## TEXT SHOWN
↓↓↓

By Ronald P Verdonk, Agricultural Counselor at the U.S. Embassy in Baghdad.
Looking at Iraqi agriculture over the past year, relatively abundant rainfall in late 2009 and through the first quarter of 2010 led to bumper 2010 wheat and barley crops. With last year’s domestic wheat harvest at just over 2.5 million metric tons and barley at about 1 million metric tons, these production levels doubled when compared to either the 2008 or 2009 drought-reduced crops.
Searching for space to store its 2010 wheat crop, Iraqi Ministry of Trade tendering for imported wheat dropped off through much of the latter half of the last year. Now, in keeping with regional attempts to make sure staples are in adequate supply, the Ministry of Trade has stepped up tendering for the products that make up its Public Distribution System: Wheat (flour), rice, sugar and vegetable oil.
Of course, like all buyers in the international market and in view of escalating prices since July 2010, Iraq has to pay more to meet its needs. On average, Iraq is typically dependent on wheat imports to meet 60-70% of demand and relies on imported rice to meet about 90% of its needs. And speaking of rice, at a little more than 150,000 metric tons in rough rice production, Iraq’s 2010 harvest is estimated to have grown at least 10% versus 2009 output.

↑↑↑

## EXERCISE DIRECTIONS
Write the next few sentences of the piece on Iraqi agriculture, picking up right after its last sentence.

## THE DATA
↓↓↓

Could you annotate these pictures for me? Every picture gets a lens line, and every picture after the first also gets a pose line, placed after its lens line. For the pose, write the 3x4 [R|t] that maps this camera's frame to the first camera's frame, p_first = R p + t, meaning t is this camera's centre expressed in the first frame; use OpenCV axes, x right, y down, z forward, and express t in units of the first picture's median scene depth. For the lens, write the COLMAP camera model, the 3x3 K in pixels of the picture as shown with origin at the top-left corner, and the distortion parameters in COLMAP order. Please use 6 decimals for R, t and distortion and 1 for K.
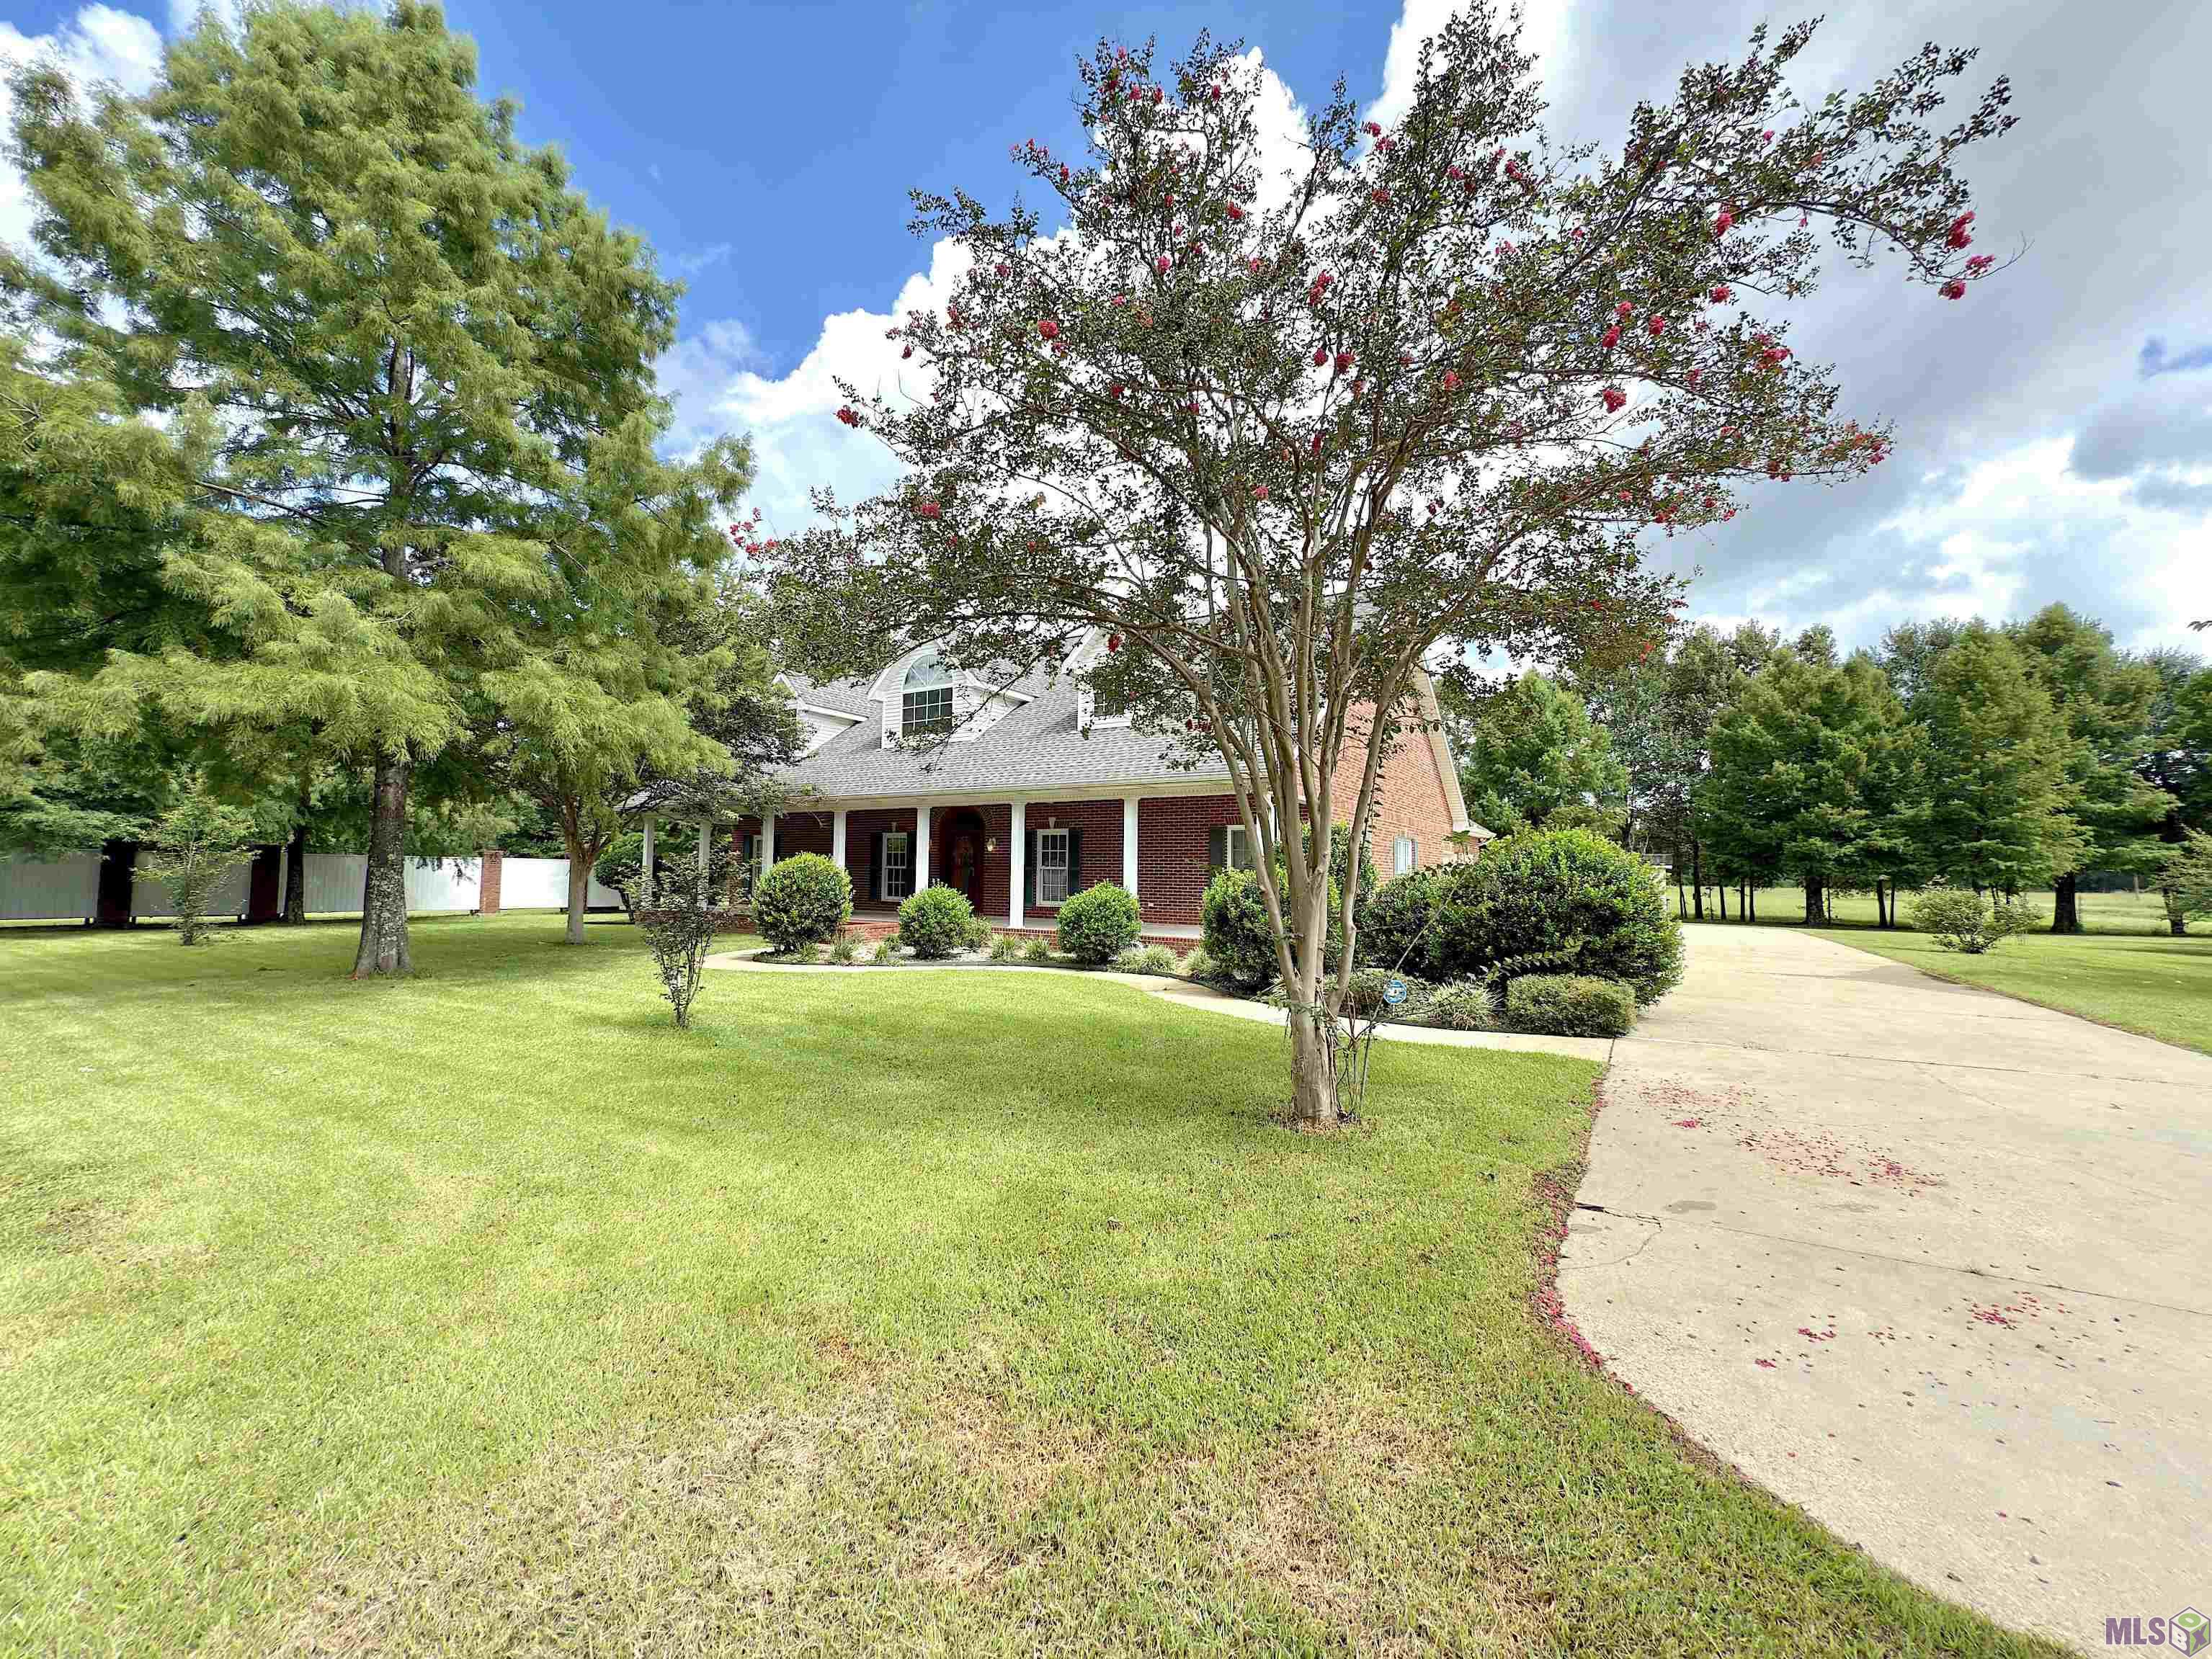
lens RADIAL K [[876.1, 0, 1107.2], [0, 876.1, 826.0], [0, 0, 1]] dist [0.001149, 0.000311]
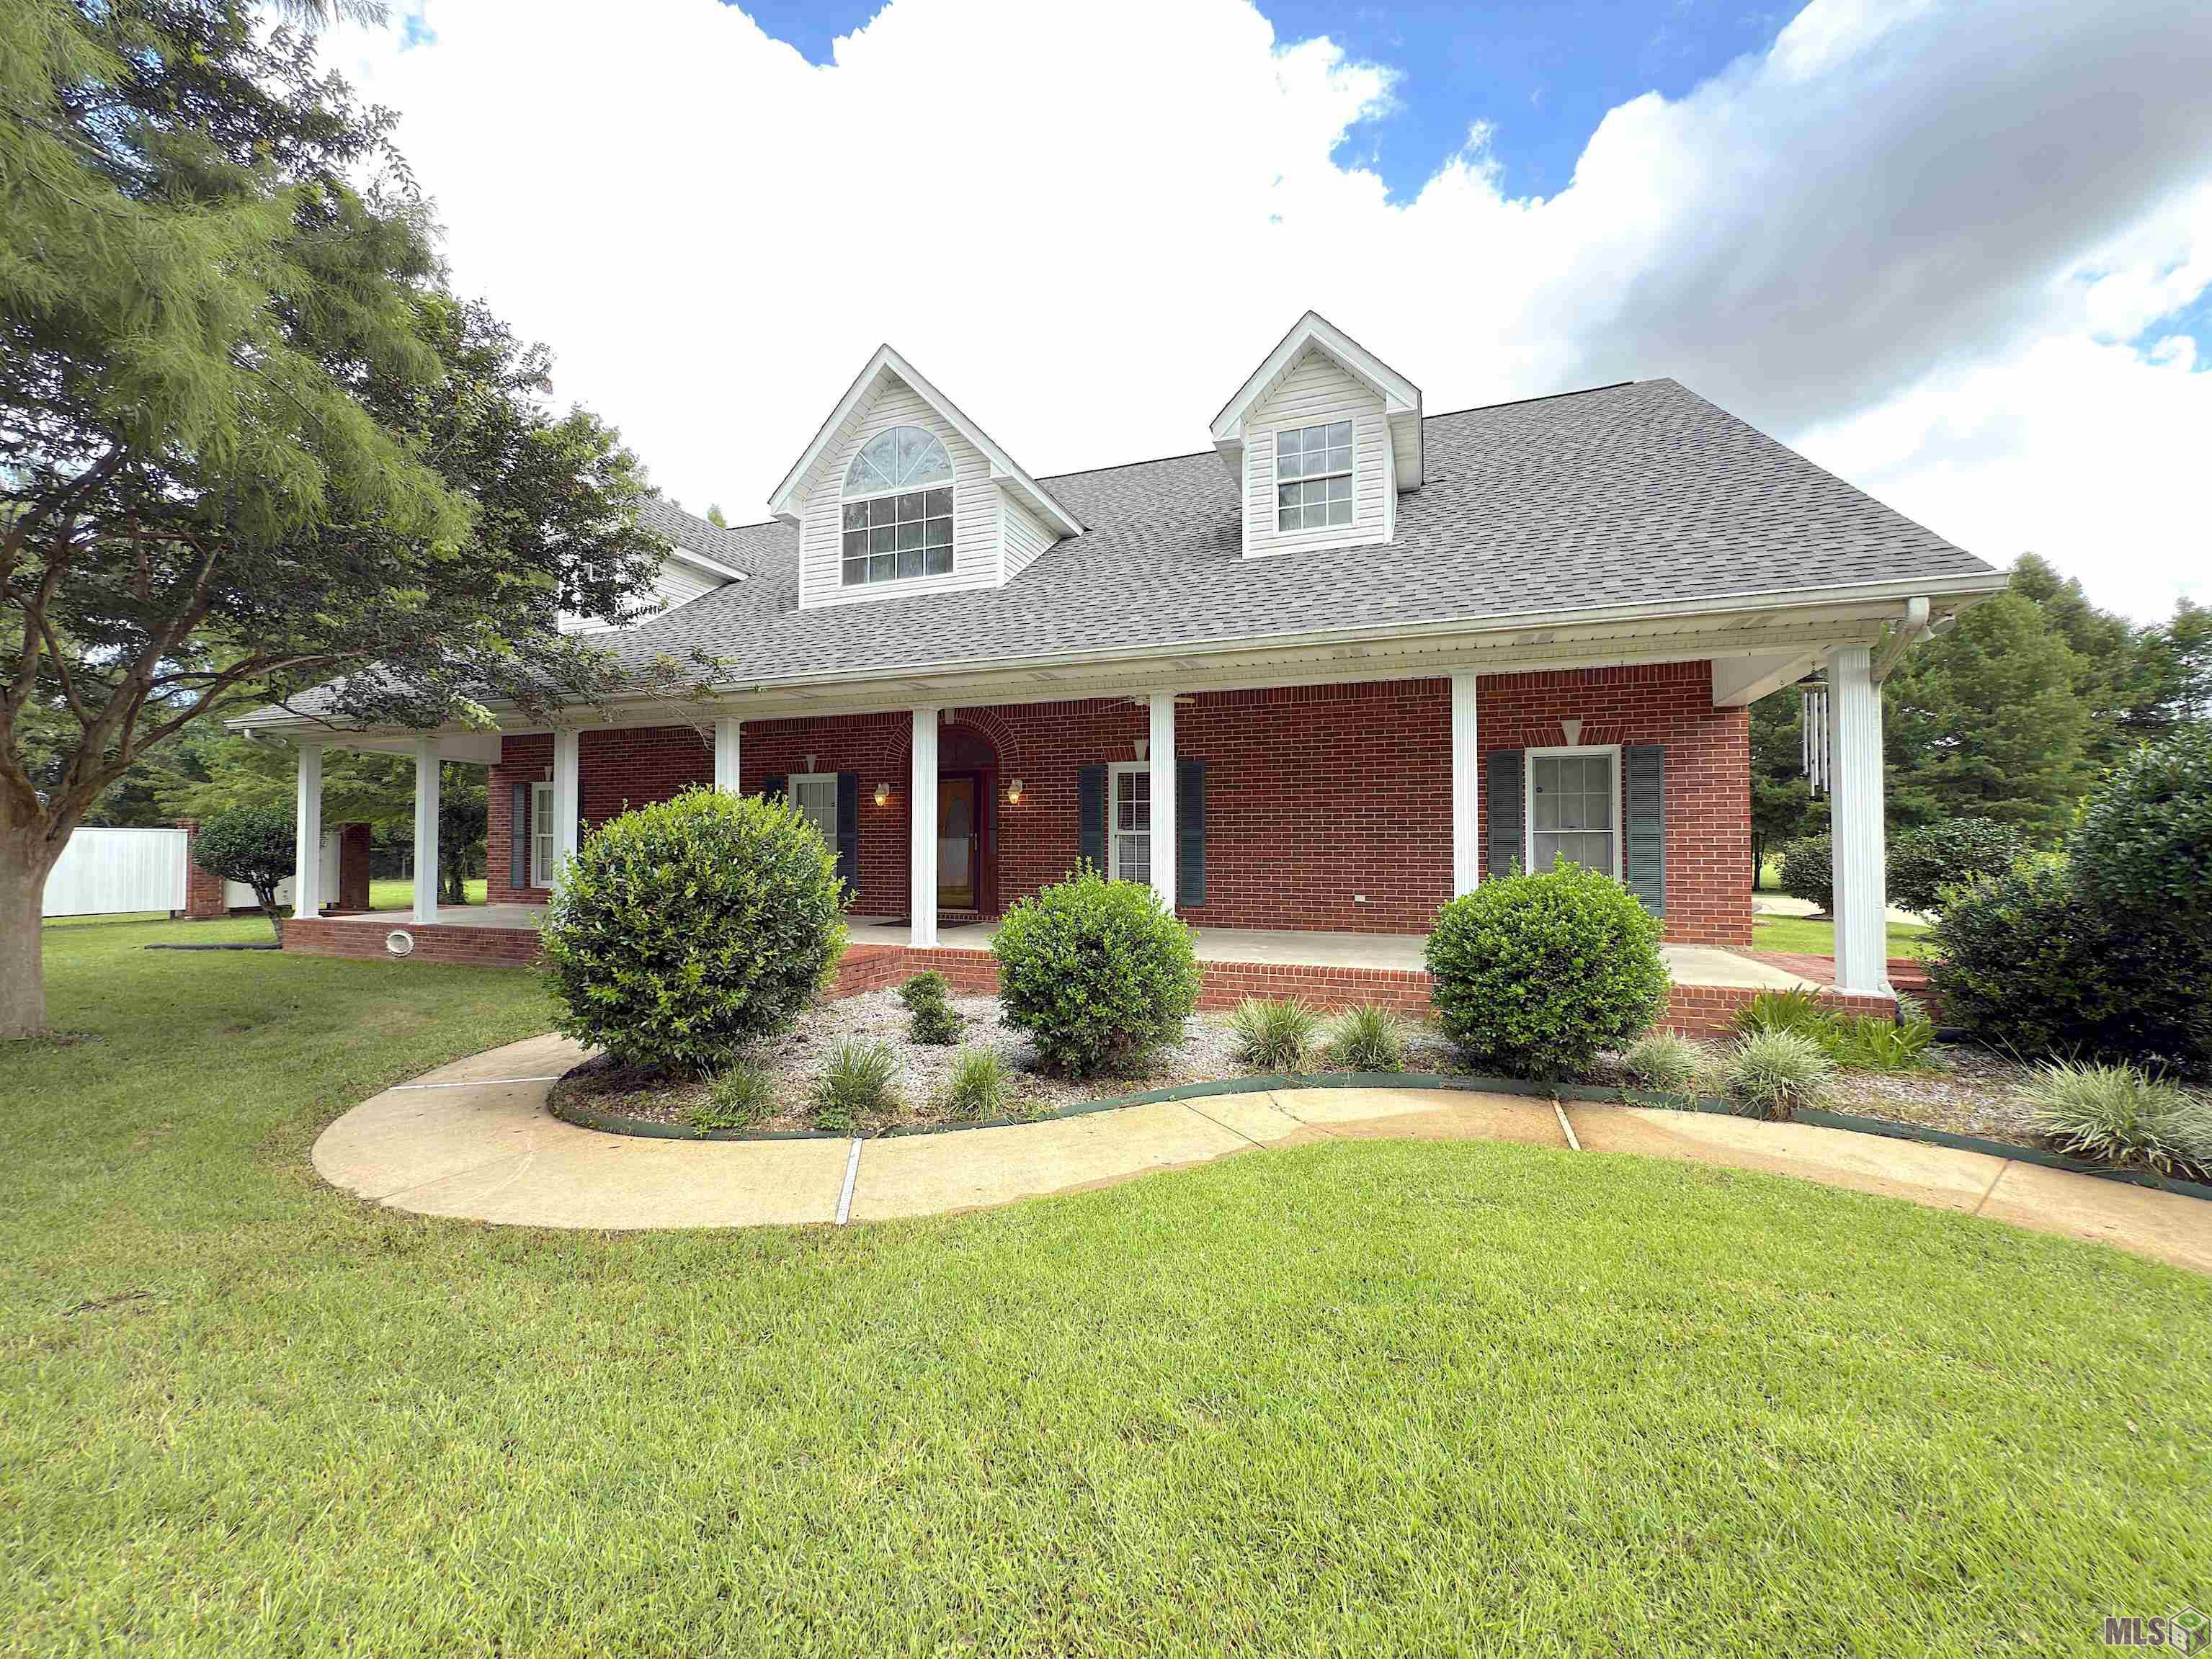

↑↑↑

## RESULT FOR THIS EXERCISE
Prospects for 2011 currently suggest a slight reduction in output of wheat and barley in 2011, especially in view of the paucity of rainfall during the wheat/barley planting season, October-December. Moreover, poor quality seed and insufficient fertilizer will continue to limit growth in yields that would otherwise occur.
Ronald P Verdonk is an Agricultural Counselor at the U.S. Embassy in Baghdad. He has extensive experience in the agriculture sector, including placements in a wide range of developing economies.